══ DATA RECORDS ══

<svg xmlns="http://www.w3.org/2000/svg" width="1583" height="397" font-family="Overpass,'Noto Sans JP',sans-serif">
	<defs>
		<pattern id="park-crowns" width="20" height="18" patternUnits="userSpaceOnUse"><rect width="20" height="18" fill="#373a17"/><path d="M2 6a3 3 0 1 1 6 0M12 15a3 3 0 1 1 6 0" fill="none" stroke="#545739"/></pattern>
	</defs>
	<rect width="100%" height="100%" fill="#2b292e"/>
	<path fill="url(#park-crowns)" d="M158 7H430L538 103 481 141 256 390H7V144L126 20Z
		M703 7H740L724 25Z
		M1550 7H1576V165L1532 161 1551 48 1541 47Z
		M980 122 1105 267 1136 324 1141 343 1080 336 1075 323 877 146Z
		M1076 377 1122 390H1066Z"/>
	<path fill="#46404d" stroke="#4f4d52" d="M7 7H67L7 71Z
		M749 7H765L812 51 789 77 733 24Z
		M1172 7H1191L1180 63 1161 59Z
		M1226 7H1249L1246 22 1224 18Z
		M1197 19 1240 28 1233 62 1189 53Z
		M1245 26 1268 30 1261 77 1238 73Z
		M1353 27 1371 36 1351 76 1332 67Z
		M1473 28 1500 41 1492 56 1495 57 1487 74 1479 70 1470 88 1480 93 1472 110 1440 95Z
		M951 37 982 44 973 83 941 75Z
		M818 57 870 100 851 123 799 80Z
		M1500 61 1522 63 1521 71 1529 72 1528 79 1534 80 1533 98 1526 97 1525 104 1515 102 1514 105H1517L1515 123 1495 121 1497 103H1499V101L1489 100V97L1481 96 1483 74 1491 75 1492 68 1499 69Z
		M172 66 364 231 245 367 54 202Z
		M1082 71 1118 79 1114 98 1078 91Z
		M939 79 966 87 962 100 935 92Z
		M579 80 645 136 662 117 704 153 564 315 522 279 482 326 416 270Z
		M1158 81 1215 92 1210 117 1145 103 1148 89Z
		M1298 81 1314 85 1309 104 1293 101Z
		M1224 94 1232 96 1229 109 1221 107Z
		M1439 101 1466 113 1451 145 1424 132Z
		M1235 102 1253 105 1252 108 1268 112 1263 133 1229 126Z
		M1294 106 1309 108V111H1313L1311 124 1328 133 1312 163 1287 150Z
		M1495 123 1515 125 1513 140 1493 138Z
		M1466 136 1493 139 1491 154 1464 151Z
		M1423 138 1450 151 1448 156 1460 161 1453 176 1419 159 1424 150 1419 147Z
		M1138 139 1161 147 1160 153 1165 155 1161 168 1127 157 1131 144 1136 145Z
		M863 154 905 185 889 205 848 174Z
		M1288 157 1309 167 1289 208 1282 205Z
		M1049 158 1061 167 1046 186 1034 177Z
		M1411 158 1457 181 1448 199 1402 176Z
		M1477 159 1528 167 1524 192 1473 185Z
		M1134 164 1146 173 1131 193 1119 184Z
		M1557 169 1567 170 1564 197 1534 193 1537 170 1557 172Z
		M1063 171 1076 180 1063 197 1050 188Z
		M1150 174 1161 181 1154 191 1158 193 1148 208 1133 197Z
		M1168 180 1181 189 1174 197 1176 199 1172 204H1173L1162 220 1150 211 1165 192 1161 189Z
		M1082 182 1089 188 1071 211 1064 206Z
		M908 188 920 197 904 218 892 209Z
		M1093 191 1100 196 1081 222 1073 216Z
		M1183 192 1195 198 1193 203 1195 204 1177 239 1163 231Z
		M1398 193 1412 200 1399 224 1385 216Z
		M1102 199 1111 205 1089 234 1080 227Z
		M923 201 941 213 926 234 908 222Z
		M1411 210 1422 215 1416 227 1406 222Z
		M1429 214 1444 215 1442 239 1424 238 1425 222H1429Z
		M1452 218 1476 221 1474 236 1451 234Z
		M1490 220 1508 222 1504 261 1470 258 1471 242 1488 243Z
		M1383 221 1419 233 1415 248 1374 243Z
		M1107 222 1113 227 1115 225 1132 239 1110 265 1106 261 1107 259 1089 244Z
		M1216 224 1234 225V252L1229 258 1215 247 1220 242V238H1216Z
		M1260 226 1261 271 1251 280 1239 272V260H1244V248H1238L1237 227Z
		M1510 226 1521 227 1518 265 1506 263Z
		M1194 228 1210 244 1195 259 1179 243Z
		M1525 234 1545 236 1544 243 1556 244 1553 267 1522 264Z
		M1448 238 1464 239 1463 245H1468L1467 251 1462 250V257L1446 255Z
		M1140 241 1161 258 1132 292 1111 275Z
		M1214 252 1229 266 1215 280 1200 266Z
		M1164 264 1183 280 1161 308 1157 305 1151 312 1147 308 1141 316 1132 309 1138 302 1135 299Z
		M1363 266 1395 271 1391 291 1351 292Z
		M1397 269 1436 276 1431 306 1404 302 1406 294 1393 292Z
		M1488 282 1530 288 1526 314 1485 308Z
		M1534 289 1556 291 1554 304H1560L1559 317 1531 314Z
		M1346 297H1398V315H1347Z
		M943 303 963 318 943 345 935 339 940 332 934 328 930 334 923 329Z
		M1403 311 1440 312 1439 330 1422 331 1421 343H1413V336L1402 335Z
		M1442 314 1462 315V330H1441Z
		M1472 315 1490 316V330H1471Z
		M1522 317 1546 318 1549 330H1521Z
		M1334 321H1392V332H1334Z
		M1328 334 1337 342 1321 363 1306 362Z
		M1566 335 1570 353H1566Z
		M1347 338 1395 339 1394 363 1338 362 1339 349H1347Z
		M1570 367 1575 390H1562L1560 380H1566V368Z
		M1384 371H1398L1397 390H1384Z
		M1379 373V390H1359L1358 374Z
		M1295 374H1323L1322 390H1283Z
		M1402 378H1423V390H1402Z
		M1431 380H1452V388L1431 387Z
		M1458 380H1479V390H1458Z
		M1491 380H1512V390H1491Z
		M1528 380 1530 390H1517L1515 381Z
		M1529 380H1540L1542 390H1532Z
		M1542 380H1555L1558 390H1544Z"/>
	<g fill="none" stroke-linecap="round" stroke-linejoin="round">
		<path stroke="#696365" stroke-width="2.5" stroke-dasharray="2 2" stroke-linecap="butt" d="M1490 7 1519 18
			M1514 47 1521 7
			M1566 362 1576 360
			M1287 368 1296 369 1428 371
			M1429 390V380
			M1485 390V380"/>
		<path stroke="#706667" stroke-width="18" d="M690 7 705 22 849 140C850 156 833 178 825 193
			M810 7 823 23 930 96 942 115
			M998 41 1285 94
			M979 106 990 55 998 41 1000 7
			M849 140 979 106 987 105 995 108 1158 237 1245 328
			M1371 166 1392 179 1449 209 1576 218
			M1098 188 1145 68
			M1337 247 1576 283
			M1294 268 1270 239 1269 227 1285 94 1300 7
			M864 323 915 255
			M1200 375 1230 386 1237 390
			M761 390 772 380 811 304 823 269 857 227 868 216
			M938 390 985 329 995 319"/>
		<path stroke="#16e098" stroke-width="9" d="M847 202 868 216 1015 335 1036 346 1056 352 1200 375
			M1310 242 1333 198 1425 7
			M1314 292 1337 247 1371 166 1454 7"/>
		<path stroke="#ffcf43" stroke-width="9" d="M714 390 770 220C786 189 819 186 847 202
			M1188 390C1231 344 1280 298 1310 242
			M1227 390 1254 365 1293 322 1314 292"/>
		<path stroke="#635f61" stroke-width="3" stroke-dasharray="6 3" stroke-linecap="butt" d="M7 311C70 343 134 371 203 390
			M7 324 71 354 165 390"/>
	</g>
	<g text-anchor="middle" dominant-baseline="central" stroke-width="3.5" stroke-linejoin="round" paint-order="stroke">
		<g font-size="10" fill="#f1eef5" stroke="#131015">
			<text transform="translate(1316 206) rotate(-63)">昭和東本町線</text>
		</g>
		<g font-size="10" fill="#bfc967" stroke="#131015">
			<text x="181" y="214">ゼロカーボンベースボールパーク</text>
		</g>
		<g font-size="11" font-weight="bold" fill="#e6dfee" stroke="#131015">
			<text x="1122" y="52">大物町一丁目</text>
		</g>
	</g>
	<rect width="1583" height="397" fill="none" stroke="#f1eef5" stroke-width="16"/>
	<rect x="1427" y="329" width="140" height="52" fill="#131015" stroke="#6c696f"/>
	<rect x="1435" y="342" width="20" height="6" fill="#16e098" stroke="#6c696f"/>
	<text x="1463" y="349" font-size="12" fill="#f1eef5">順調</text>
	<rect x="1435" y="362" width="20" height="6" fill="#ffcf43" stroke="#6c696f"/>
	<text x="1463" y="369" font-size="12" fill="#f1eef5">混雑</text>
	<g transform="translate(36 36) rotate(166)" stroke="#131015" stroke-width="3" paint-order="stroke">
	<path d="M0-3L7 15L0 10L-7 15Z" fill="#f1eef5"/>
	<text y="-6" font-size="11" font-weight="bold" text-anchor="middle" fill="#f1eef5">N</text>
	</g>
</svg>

═══
══ DATA RECORDS ══

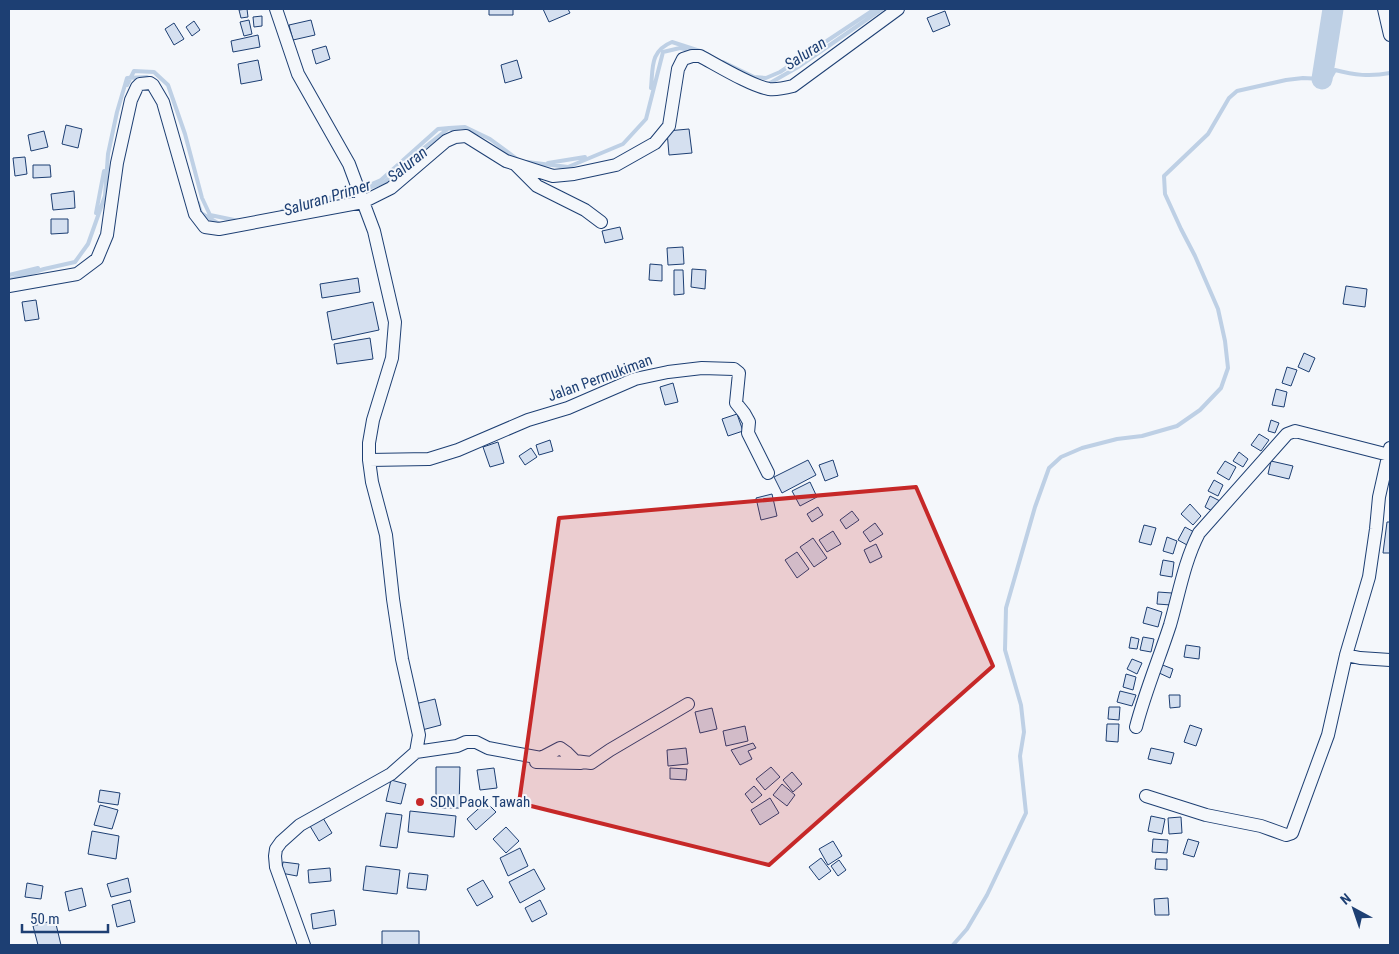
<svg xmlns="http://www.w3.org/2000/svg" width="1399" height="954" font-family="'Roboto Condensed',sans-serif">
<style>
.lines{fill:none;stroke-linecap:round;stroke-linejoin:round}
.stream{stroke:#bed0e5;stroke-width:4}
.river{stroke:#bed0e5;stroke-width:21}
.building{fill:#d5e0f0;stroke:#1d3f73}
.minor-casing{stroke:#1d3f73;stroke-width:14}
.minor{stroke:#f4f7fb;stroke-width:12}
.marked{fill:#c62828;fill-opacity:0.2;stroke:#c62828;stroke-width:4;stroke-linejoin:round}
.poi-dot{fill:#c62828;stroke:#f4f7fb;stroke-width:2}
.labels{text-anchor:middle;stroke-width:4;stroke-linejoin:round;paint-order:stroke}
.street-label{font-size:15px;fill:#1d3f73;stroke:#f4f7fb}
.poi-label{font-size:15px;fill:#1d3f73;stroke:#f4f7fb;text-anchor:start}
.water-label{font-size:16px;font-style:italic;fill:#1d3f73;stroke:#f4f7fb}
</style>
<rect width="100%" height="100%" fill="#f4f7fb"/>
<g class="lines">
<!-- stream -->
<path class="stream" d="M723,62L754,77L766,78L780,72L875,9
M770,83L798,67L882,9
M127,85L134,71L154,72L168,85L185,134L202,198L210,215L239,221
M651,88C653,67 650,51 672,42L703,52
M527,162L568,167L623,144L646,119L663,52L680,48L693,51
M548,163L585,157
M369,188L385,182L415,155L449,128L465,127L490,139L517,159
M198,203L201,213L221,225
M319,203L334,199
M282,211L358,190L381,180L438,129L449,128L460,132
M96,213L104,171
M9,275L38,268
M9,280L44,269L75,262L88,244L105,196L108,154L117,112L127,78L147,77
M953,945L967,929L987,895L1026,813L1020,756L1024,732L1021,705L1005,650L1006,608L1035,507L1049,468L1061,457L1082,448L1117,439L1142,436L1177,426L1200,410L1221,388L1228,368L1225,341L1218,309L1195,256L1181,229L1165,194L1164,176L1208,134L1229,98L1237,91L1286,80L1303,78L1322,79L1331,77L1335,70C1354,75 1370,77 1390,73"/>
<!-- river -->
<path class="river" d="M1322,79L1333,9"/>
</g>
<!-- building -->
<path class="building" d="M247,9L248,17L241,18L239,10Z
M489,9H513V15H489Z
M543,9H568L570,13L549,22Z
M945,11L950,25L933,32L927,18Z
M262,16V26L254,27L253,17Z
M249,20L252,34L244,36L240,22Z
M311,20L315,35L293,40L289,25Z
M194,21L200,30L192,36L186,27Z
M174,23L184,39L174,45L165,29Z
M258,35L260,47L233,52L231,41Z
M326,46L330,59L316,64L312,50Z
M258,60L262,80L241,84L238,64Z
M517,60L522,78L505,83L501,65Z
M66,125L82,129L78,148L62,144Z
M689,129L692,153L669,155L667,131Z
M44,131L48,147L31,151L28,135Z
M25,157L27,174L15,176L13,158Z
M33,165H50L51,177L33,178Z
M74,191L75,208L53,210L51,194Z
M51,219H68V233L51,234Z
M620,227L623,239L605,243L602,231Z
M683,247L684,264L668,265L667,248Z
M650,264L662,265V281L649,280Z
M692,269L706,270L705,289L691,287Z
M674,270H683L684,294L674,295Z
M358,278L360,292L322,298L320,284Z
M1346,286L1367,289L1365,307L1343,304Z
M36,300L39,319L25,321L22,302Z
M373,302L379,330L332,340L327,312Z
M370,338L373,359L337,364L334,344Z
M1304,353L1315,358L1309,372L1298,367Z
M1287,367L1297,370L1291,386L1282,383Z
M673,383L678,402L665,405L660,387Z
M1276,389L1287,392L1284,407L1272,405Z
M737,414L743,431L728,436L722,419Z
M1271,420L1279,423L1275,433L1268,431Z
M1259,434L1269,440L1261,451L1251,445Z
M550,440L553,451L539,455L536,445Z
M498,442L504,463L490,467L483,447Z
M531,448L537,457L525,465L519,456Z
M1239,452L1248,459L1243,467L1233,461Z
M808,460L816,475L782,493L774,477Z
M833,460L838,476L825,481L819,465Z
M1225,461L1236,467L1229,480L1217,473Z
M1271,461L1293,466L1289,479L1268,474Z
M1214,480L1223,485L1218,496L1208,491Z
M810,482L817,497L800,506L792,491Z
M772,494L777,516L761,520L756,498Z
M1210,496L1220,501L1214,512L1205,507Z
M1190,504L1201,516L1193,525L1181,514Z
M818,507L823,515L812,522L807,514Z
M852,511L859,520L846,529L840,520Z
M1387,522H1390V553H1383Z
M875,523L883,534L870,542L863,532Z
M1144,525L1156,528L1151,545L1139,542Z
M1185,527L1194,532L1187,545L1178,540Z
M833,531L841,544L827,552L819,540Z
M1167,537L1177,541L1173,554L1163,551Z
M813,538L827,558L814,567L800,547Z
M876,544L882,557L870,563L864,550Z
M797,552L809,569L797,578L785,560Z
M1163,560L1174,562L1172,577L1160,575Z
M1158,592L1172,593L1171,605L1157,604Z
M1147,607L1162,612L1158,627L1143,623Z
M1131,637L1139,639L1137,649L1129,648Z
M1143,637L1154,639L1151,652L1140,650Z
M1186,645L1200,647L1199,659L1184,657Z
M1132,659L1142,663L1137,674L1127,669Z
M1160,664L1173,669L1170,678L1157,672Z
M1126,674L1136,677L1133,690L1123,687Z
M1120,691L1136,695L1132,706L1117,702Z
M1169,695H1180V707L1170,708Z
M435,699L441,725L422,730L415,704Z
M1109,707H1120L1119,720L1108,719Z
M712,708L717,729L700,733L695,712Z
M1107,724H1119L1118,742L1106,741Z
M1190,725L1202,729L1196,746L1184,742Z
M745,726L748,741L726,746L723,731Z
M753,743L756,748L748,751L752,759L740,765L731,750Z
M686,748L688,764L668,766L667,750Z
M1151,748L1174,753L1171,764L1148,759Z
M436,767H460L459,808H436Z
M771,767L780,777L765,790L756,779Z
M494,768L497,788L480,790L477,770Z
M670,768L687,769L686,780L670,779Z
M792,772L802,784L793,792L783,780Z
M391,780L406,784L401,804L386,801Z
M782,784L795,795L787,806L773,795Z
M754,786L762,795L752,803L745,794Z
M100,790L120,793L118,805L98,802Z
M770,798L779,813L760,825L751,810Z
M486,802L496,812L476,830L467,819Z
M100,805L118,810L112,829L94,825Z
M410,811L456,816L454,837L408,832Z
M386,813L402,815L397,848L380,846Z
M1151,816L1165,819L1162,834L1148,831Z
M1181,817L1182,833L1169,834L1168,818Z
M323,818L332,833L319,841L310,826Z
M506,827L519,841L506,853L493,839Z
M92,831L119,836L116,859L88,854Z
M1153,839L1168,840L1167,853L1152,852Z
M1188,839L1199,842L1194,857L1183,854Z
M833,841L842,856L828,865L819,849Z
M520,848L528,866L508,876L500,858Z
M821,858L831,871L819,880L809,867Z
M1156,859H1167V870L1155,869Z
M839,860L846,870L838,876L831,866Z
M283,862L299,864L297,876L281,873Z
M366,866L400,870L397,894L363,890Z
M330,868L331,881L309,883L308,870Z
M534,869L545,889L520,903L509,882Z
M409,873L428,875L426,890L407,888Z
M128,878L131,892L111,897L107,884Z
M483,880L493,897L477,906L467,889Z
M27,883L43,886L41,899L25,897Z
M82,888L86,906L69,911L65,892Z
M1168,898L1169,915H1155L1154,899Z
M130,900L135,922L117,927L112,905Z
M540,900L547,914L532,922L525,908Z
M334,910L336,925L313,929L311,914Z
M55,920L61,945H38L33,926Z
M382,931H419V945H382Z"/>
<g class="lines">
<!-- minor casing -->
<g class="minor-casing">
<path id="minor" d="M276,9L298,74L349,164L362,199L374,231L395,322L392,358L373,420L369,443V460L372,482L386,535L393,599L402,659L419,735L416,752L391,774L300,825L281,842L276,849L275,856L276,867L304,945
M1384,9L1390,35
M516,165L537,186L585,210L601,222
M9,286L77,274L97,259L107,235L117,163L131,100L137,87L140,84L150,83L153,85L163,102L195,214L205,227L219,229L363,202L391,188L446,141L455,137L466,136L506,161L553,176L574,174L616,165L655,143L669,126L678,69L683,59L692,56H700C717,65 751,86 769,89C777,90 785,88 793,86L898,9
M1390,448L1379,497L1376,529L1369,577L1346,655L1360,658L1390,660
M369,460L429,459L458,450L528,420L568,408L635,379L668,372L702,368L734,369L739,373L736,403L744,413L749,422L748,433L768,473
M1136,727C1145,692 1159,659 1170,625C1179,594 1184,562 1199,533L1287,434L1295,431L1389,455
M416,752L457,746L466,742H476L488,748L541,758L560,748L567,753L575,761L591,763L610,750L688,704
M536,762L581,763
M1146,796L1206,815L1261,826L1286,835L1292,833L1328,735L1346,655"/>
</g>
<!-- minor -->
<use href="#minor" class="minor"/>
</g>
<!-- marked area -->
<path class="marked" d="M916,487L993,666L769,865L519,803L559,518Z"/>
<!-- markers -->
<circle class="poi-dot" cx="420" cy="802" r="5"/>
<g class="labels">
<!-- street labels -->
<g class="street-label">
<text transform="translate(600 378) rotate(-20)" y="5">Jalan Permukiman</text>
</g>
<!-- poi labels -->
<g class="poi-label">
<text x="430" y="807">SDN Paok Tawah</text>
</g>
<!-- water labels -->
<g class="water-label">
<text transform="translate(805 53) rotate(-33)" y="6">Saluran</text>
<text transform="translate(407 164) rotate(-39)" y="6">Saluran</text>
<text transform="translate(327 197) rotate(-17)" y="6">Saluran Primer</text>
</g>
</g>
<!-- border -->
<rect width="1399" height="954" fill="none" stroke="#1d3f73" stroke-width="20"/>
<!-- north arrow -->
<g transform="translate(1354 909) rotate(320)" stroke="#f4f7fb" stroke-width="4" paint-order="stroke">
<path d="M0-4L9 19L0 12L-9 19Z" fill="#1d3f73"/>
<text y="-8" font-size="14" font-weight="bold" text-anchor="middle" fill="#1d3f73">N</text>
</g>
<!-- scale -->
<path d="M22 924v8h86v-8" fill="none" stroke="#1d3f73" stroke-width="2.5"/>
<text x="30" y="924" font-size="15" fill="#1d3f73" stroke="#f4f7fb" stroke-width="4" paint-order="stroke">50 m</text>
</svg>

═══

### ABOUT THIS EXERCISE
All lines above between those holding "M319,203L334,199" and "M875,523L883,534L870,542L863,532Z", inclusive, must be set down unchanged, and no other line may be included.

### SOLUTION FOR THIS EXERCISE
M319,203L334,199
M282,211L358,190L381,180L438,129L449,128L460,132
M96,213L104,171
M9,275L38,268
M9,280L44,269L75,262L88,244L105,196L108,154L117,112L127,78L147,77
M953,945L967,929L987,895L1026,813L1020,756L1024,732L1021,705L1005,650L1006,608L1035,507L1049,468L1061,457L1082,448L1117,439L1142,436L1177,426L1200,410L1221,388L1228,368L1225,341L1218,309L1195,256L1181,229L1165,194L1164,176L1208,134L1229,98L1237,91L1286,80L1303,78L1322,79L1331,77L1335,70C1354,75 1370,77 1390,73"/>
<!-- river -->
<path class="river" d="M1322,79L1333,9"/>
</g>
<!-- building -->
<path class="building" d="M247,9L248,17L241,18L239,10Z
M489,9H513V15H489Z
M543,9H568L570,13L549,22Z
M945,11L950,25L933,32L927,18Z
M262,16V26L254,27L253,17Z
M249,20L252,34L244,36L240,22Z
M311,20L315,35L293,40L289,25Z
M194,21L200,30L192,36L186,27Z
M174,23L184,39L174,45L165,29Z
M258,35L260,47L233,52L231,41Z
M326,46L330,59L316,64L312,50Z
M258,60L262,80L241,84L238,64Z
M517,60L522,78L505,83L501,65Z
M66,125L82,129L78,148L62,144Z
M689,129L692,153L669,155L667,131Z
M44,131L48,147L31,151L28,135Z
M25,157L27,174L15,176L13,158Z
M33,165H50L51,177L33,178Z
M74,191L75,208L53,210L51,194Z
M51,219H68V233L51,234Z
M620,227L623,239L605,243L602,231Z
M683,247L684,264L668,265L667,248Z
M650,264L662,265V281L649,280Z
M692,269L706,270L705,289L691,287Z
M674,270H683L684,294L674,295Z
M358,278L360,292L322,298L320,284Z
M1346,286L1367,289L1365,307L1343,304Z
M36,300L39,319L25,321L22,302Z
M373,302L379,330L332,340L327,312Z
M370,338L373,359L337,364L334,344Z
M1304,353L1315,358L1309,372L1298,367Z
M1287,367L1297,370L1291,386L1282,383Z
M673,383L678,402L665,405L660,387Z
M1276,389L1287,392L1284,407L1272,405Z
M737,414L743,431L728,436L722,419Z
M1271,420L1279,423L1275,433L1268,431Z
M1259,434L1269,440L1261,451L1251,445Z
M550,440L553,451L539,455L536,445Z
M498,442L504,463L490,467L483,447Z
M531,448L537,457L525,465L519,456Z
M1239,452L1248,459L1243,467L1233,461Z
M808,460L816,475L782,493L774,477Z
M833,460L838,476L825,481L819,465Z
M1225,461L1236,467L1229,480L1217,473Z
M1271,461L1293,466L1289,479L1268,474Z
M1214,480L1223,485L1218,496L1208,491Z
M810,482L817,497L800,506L792,491Z
M772,494L777,516L761,520L756,498Z
M1210,496L1220,501L1214,512L1205,507Z
M1190,504L1201,516L1193,525L1181,514Z
M818,507L823,515L812,522L807,514Z
M852,511L859,520L846,529L840,520Z
M1387,522H1390V553H1383Z
M875,523L883,534L870,542L863,532Z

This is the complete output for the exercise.